The name of the Colonial printer did not, however, gleam as brightly as it should have in the age of Bennett and Greeley and Raymond and Dana. He was, if not forgotten, at least overlooked or ignored to a surprising extent. Naturally he found a place in the volumes on his art—in Isaiah Thomas’ History of Printing in America, a masterpiece that appeared in 1810, and in Charles Hildeburn’s Sketches of Printers and Printing in Colonial New York at the other end of the century (1895). The astonishing thing is that no major work on the Zenger case was written for more than a hundred and fifty years after it.

The twentieth century redressed the balance with Livingston Rutherfurd’s John Peter Zenger, His Press, His Trial and a Bibliography of Zenger Imprints (1904), which, with all its defects, remains the only attempt to treat Peter Zenger and his newspaper extensively and completely. With its full reprint of the trial, it is the standard work on the subject.

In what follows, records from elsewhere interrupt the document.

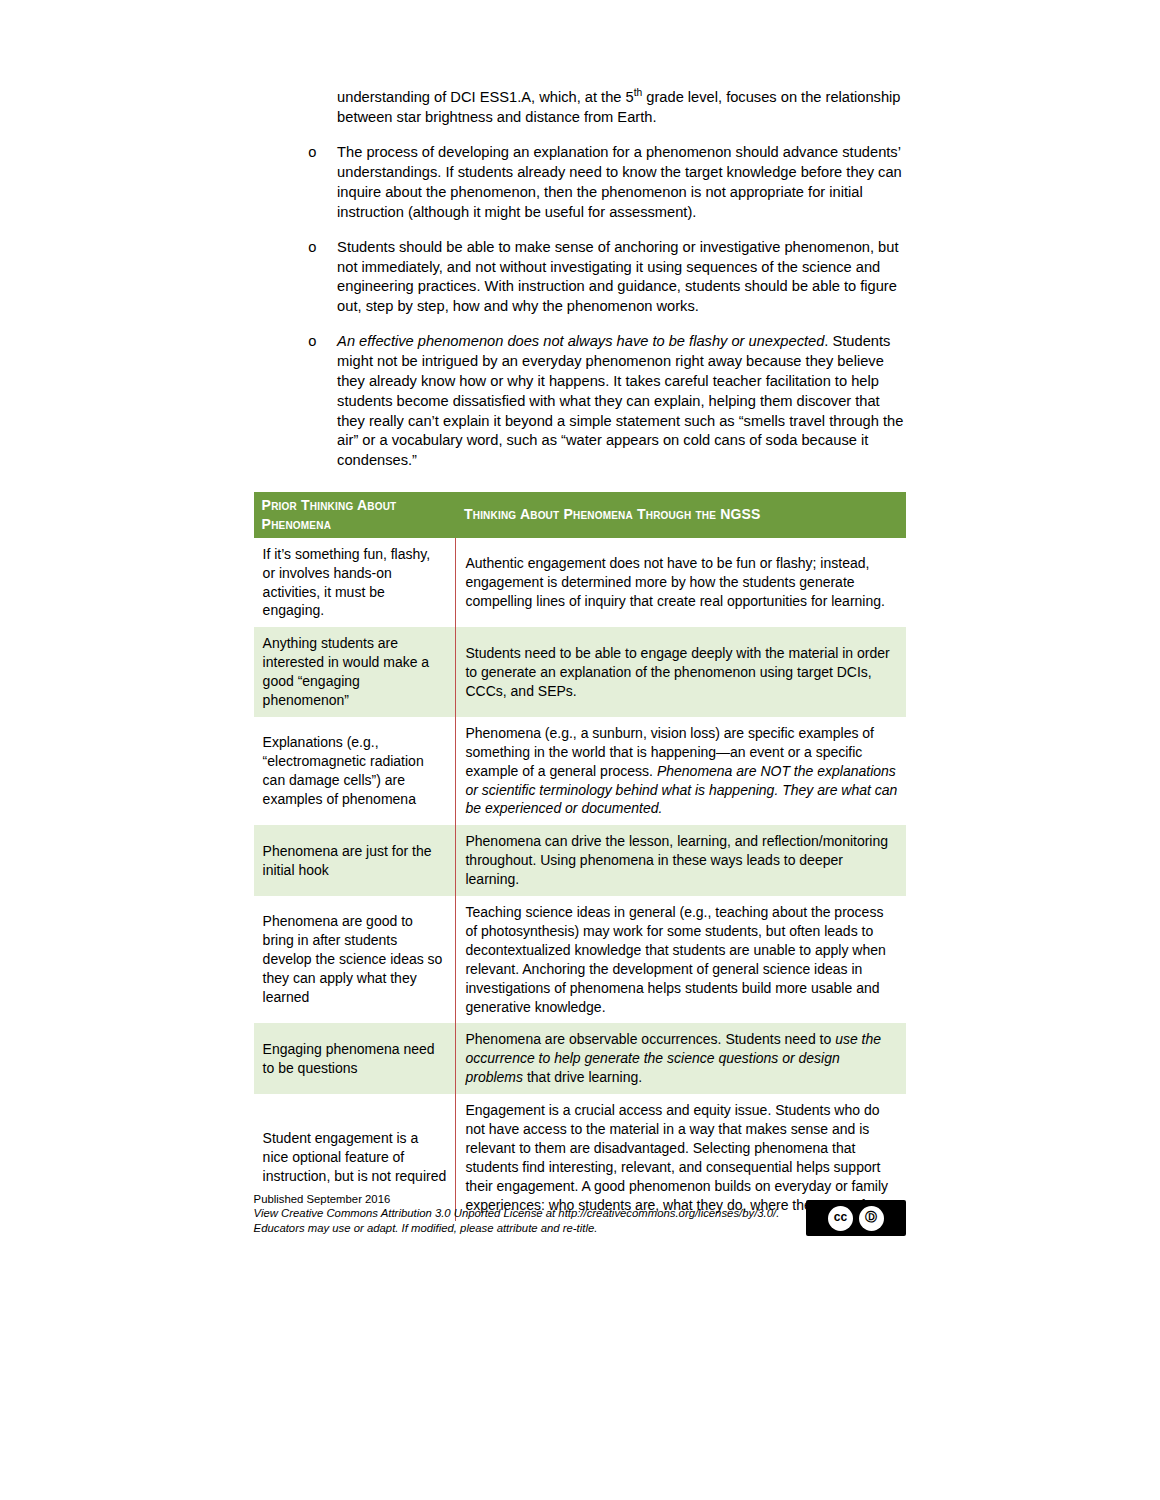understanding of DCI ESS1.A, which, at the 5th grade level, focuses on the relationship between star brightness and distance from Earth.
The process of developing an explanation for a phenomenon should advance students’ understandings. If students already need to know the target knowledge before they can inquire about the phenomenon, then the phenomenon is not appropriate for initial instruction (although it might be useful for assessment).
Students should be able to make sense of anchoring or investigative phenomenon, but not immediately, and not without investigating it using sequences of the science and engineering practices. With instruction and guidance, students should be able to figure out, step by step, how and why the phenomenon works.
An effective phenomenon does not always have to be flashy or unexpected. Students might not be intrigued by an everyday phenomenon right away because they believe they already know how or why it happens. It takes careful teacher facilitation to help students become dissatisfied with what they can explain, helping them discover that they really can’t explain it beyond a simple statement such as “smells travel through the air” or a vocabulary word, such as “water appears on cold cans of soda because it condenses.”
| Prior Thinking About Phenomena | Thinking About Phenomena Through the NGSS |
| --- | --- |
| If it’s something fun, flashy, or involves hands-on activities, it must be engaging. | Authentic engagement does not have to be fun or flashy; instead, engagement is determined more by how the students generate compelling lines of inquiry that create real opportunities for learning. |
| Anything students are interested in would make a good “engaging phenomenon” | Students need to be able to engage deeply with the material in order to generate an explanation of the phenomenon using target DCIs, CCCs, and SEPs. |
| Explanations (e.g., “electromagnetic radiation can damage cells”) are examples of phenomena | Phenomena (e.g., a sunburn, vision loss) are specific examples of something in the world that is happening—an event or a specific example of a general process. Phenomena are NOT the explanations or scientific terminology behind what is happening. They are what can be experienced or documented. |
| Phenomena are just for the initial hook | Phenomena can drive the lesson, learning, and reflection/monitoring throughout. Using phenomena in these ways leads to deeper learning. |
| Phenomena are good to bring in after students develop the science ideas so they can apply what they learned | Teaching science ideas in general (e.g., teaching about the process of photosynthesis) may work for some students, but often leads to decontextualized knowledge that students are unable to apply when relevant. Anchoring the development of general science ideas in investigations of phenomena helps students build more usable and generative knowledge. |
| Engaging phenomena need to be questions | Phenomena are observable occurrences. Students need to use the occurrence to help generate the science questions or design problems that drive learning. |
| Student engagement is a nice optional feature of instruction, but is not required | Engagement is a crucial access and equity issue. Students who do not have access to the material in a way that makes sense and is relevant to them are disadvantaged. Selecting phenomena that students find interesting, relevant, and consequential helps support their engagement. A good phenomenon builds on everyday or family experiences: who students are, what they do, where they came from. |
Published September 2016
View Creative Commons Attribution 3.0 Unported License at http://creativecommons.org/licenses/by/3.0/.
Educators may use or adapt. If modified, please attribute and re-title.
cc
Ⓓ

The past fifty years have produced a mass of periodical essays, learned monographs, and printed documents on the Zenger case; and, of course, we can interpret the event more intelligently through our added experience of how the press fares under tyrannies so abominable that they leave Governor Cosby looking like a rather mild specimen of the juvenile delinquent.

The memory of Peter Zenger was given a fillip in 1933, the year of the bicentennial of the founding of the New York Weekly Journal. In October a distinguished group of newsmen gathered at St. Paul’s Church in Eastchester to commemorate the first issue of “Zenger’s paper”—that being the place where the Popular party won the election (in spite of Cosby’s attempt to rig it) that was the feature story on November 5, 1733. The New York Public Library participated in the celebrations of 1933 by giving an exhibition of its Zenger material. In January of 1934 Senator Borah read into the Congressional Record the words from a tablet which the New York Bar Association set up to the memory of Andrew Hamilton: the inscription mentions how Hamilton came from Philadelphia to defend Peter Zenger:

and thus early in the history of the colony of New York, in connection with the events out of which the accusation arose, contributed to the foundation and the subsequent establishment in the American Colonies and the United States of America of the now cherished principles of constitutional liberty, freedom of the press, independence of the judiciary, independence of the bar, freedom of elections and independence of the jury.

These words Senator Borah considered of such moment to the American people and their government that they ought to be permanently enshrined in the proceedings of the national legislature—and so they are.

Fittingly enough, New York City paid the final tribute to one of her great sons. In 1953 was established the John Peter Zenger Memorial Room. Located in the old Sub-Treasury Building, which stands on the site of the City Hall in which Zenger was first imprisoned and then tried, the Memorial Room depicts various scenes from the life and career of the German immigrant who looms so large in the history of our journalism and of our free institutions.

This tribute does not take Peter Zenger out of living history to place him in a museum. Rather does it emphasize the truth that his memory will never die as long as American democracy survives. Interest in his trial should never flag if only because freedom of the press is not something that can be taken for granted. In our time the Communist and Fascist challenges have compelled us to go back to our national origins to justify our way of life. That way of life stands or falls with the right of journalists to criticize the government. We cannot afford to ignore or slur over the printer and his colleagues who first insisted on independence in publishing the news, put their principle into practice, produced a great newspaper that magnificently vindicated them, defended their newspaper in the teeth of official condemnation and judicial indictment, and were so obviously in the right that a jury of their fellow citizens upheld them in spite of a hostile court. Peter Zenger was never more of a portent and a precedent than he is today.